▸ **Task statement**
Could you filter the data below down to the lines that hold the word "Whether"?

** Opening Data provided block **

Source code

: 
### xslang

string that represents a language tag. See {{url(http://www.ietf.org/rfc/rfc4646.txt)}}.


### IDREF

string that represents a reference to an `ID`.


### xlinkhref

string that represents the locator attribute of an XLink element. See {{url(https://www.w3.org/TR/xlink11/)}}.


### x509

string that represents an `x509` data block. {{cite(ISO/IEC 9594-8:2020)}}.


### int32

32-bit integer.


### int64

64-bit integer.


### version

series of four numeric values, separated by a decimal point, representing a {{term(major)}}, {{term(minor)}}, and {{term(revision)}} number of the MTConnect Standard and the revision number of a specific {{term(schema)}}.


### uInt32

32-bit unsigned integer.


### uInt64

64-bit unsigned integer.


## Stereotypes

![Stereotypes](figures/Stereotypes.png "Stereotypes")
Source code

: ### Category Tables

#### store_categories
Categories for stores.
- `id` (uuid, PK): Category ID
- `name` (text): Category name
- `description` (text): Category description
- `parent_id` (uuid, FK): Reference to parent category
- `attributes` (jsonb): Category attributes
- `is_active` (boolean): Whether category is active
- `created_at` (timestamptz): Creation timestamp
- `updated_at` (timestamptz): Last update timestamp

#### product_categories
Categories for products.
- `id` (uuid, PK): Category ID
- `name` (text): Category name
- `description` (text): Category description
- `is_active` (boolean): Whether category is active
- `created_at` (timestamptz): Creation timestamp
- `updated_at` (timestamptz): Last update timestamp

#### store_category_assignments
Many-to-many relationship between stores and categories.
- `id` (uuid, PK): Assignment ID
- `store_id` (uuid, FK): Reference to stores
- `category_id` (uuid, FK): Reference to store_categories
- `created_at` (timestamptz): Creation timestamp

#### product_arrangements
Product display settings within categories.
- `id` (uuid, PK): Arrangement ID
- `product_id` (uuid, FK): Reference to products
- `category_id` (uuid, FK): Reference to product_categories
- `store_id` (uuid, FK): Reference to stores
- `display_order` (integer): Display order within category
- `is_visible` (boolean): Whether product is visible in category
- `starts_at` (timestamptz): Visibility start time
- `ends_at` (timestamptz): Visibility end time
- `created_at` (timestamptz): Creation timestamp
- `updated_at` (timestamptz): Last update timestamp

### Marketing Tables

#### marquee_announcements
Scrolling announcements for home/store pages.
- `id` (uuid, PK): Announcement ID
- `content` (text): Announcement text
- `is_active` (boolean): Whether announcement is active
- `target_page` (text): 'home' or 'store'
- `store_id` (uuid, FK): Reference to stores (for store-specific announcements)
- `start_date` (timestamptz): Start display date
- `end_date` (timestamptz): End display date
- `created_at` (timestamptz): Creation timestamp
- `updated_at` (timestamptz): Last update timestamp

** Closing Data provided block **

▸ **Exercise result**
- `is_active` (boolean): Whether category is active
- `is_active` (boolean): Whether category is active
- `is_visible` (boolean): Whether product is visible in category
- `is_active` (boolean): Whether announcement is active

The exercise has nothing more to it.